Additionally, the providers significantly overestimated patient expectations regarding diagnostic testing (including imaging), the use of medications, and surgery. Patients ranked physical therapy as the sixth most important of the eight variables listed, behind the top three above, thorough examination, and diagnostic testing. If knowing what is wrong is highly important to patients, it makes sense that examination and diagnostics would rank higher than the availability of any treatment offered.

The importance of this paper lies in the fact that it puts the understanding of patients – the primary stakeholders in the back pain spectrum – at the center of the study. It identifies disparities between what patients and their doctors think is most important. Alignment of values and expectations between patients and providers may have a significant impact on the quality of care perceived by patients.

Patient expectations are powerful. You might have x-rayed a patient because you thought they expected it rather than from clinical necessity, dictated by a thorough examination. You may have felt bound to a particular adjusting technique because the chiropractor before you only used that technique – even when your experience and training suggested the patient would benefit from a different approach. Based on the rankings of variables in the study, all of us might be off the hook. After a careful history and thorough examination, most patients are receiving what they’d hoped for – maybe more. After that, a careful explanation of what is wrong and how our recommended treatment will address the problem is key.

We can’t pretend to be all things to all patients, nor should we. The current paper gives us valuable guidance that will help us serve our patients according to their highest priorities, not ours. Patients simply want to feel better and function better. As our evidence-informed treatments measurably improve these priorities, the proof is “in the pudding.”

In the overall management of back pain chiropractors consistently produce superior satisfaction scores. This may relate to better alignment with patient values and, as our paper suggests, better explanations of what is causing the pain. Today’s reference article leaves this unproven, but to possibility. Moreover, thorough examinations and procedures that confirm the diagnosis are welcomed by the patient.

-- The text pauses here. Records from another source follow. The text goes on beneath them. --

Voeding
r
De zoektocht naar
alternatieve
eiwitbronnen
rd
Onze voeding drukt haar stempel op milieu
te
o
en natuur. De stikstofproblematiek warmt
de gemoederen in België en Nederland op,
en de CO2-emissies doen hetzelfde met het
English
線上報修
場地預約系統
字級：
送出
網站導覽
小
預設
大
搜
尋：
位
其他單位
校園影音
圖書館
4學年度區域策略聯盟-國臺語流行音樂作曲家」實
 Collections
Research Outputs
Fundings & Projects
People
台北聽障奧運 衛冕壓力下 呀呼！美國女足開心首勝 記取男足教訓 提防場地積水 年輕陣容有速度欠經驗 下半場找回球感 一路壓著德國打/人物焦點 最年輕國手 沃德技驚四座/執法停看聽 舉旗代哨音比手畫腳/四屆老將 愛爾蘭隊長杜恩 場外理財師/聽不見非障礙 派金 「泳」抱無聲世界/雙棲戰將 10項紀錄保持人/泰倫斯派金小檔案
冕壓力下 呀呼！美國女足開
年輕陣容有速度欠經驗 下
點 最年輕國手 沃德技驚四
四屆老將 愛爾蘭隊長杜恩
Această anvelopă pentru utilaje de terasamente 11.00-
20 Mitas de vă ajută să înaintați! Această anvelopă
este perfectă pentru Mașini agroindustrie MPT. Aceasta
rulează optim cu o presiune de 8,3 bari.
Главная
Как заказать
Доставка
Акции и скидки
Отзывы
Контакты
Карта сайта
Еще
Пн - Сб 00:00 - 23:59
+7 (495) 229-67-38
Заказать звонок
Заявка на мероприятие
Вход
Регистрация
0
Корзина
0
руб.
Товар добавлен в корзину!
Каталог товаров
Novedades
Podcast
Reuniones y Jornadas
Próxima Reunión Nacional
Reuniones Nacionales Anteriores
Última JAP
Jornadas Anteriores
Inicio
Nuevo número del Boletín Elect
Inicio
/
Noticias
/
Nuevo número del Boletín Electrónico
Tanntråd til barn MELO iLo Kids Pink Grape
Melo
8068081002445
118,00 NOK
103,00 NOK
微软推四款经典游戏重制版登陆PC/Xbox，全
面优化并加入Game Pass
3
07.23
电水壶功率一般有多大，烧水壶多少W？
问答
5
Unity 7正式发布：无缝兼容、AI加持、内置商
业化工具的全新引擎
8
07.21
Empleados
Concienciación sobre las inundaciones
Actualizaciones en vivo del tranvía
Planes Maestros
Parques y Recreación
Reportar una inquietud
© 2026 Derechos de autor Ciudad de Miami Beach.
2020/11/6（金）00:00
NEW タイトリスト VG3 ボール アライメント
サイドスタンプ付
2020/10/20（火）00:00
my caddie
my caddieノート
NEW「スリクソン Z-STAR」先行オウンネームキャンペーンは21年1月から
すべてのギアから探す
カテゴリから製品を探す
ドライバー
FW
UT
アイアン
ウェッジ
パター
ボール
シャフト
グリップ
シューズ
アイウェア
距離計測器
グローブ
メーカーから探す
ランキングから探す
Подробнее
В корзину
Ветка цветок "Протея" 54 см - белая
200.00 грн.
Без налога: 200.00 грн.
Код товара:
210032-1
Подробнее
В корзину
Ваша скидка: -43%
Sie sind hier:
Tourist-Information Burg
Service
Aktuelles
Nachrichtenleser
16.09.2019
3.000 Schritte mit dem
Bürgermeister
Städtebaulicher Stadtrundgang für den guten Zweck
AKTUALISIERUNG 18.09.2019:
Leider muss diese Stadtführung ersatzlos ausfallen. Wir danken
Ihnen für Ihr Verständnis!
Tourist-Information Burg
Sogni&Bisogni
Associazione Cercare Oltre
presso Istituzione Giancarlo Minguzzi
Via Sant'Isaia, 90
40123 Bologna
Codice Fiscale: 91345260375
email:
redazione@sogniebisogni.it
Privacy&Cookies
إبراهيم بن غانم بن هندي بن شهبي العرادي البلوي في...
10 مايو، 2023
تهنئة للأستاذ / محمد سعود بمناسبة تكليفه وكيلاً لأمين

Our challenge is to make sure our explanations align with evidence where evidence exists. If we are honest we’ll admit we can always do better. Something that sounds true isn’t necessarily true. At the very least we must ensure that our explanations to patients do not flatly contradict what is known. Knowledge is imperfect, and often sorely lacking much of the time. This gives more urgency, not less, to know our knowledge gaps and fill them with regularity. We do this by allowing published evidence to serve us, and help us update the explanations we provide to our patients.

Joel Carmichael, DC, PhD practices at The Center for Spine, Sport & Physical Medicine in Colorado. He teaches at Universidad Central del Caribe in Puerto Rico and maintains volunteer clinical faculty status at the University of Colorado School of Medicine. His research seeks to improve the practice habits of sport and spine professionals. Dr. Carmichael loves teaching, latté art, C.S. Lewis, and an occasional morsel of chocolate. He and his wife enjoy morning strolls with their golden retrievers, Stella and Noli.